Voici maintenant en quels termes saint Paul commente ce qui est dit de Melki-Tsedeq : « Ce Melchissédec, roi de Salem, prêtre du Dieu Très-Haut, qui alla au-devant d'Abraham lorsqu'il revenait de la défaite des rois, qui le bénit, et à qui Abraham donna la dîme de tout le butin; qui est d'abord, selon la signification de son nom, roi de Justice, ensuite roi de Salem, c'est-à-dire roi de Paix; qui est sans père, sans mère, sans généalogie, qui n'a ni commencement ni fin de sa vie, mais qui est fait ainsi semblable au Fils de Dieu; ce Melchissédec demeure prêtre à perpétuité »

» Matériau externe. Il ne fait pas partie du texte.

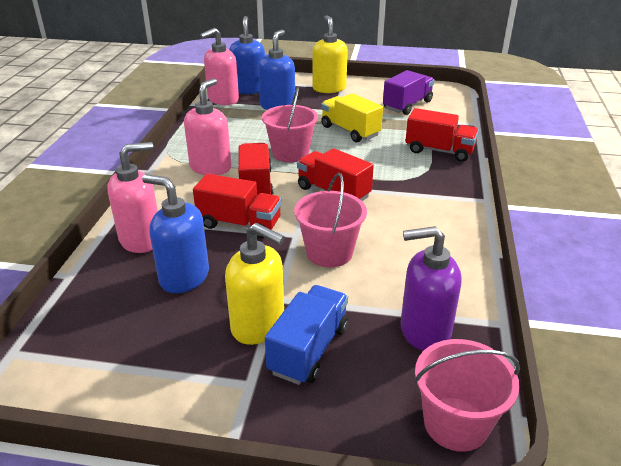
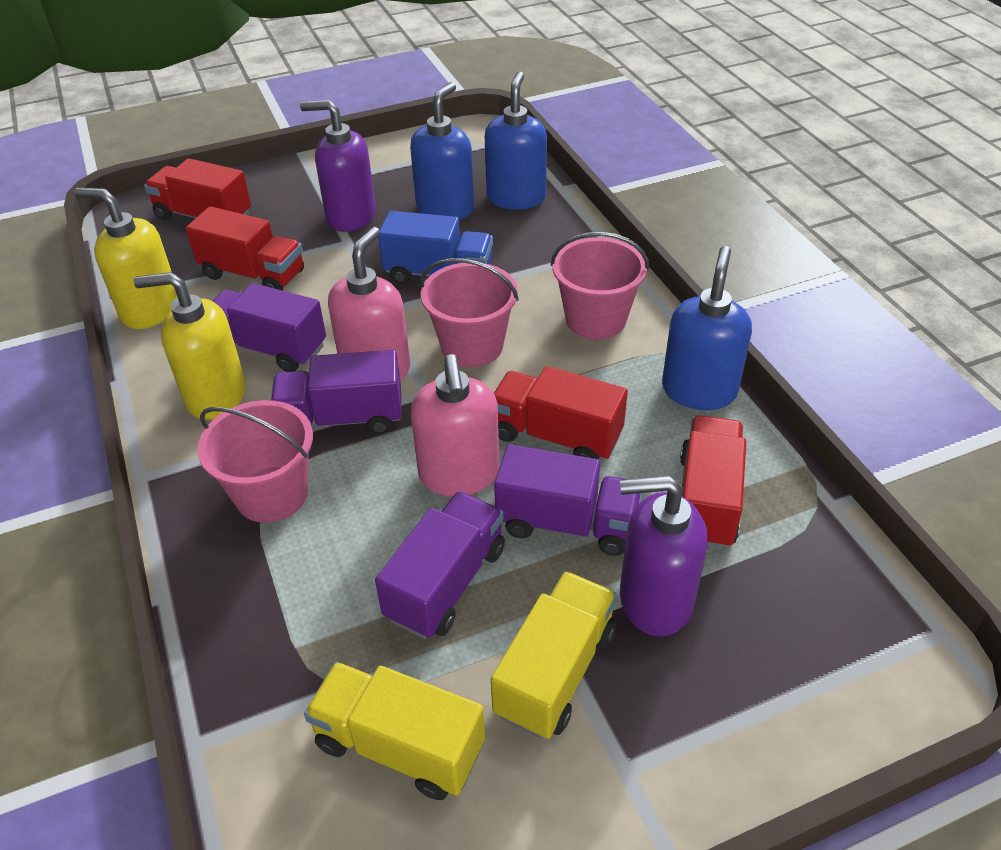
pink soap dispenser: 3 -> 2
purple soap dispenser: 1 -> 2
purple truck: 1 -> 4
yellow truck: 1 -> 2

Or, Melki-Tsedeq est représenté comme supérieur à Abraham, puisqu'il le bénit, et, sans contredit, c'est l'inférieur qui est béni par le supérieur ; et, de son côté, Abraham reconnaît cette supériorité, puisqu'il lui donne la dîme, ce qui est la marque de sa dépendance. Il y a là une véritable « investiture », presque au sens féodal de ce mot, mais avec cette différence qu'il s'agit d'une investiture spirituelle; et nous pouvons ajouter que là se trouve le point de jonction de la tradition hébraïque avec la grande tradition primordiale. La « bénédiction » dont il est parlé est proprement la communication d'une « influence spirituelle », à laquelle Abraham va participer désormais; et l'on peut remarquer que la formule employée met Abraham en relation directe avec le « Dieu Très-Haut », que ce même Abraham invoque ensuite en l'identifiant avec Jehovah . Si MelkiTsedeq est ainsi supérieur à Abraham, c'est que le « Très-Haut » (Elion), qui est le Dieu de MelkiTsedeq, est lui-même supérieur au « Tout-Puissant » (Shaddaï), qui est le Dieu d'Abraham, ou, en d'autres termes, que le premier de ces deux noms représente un aspect divin plus élevé que le second. D'autre part, ce qui est extrêmement important, et ce qui semble n'avoir jamais été signalé, c'est qu'El Êlion est l'équivalent d'Emmanuel, ces deux noms ayant exactement le même nombre ; et ceci rattache directement l'histoire de Melki-Tsedeq à celle des « RoisMages », dont nous avons expliqué précédemment la signification. De plus, on peut encore y voir ceci : le sacerdoce de Melki-Tsedeq est le sacerdoce d'El Élion : le sacerdoce chrétien est celui d'Emmanuel; si donc El Êlion est Emmanuel, ces deux sacerdoces n'en sont qu'un, et le sacerdoce chrétien, qui d'ailleurs comporte essentiellement l'offrande eucharistique du pain et du vin, est véritablement « selon l'ordre de Melchissédec ».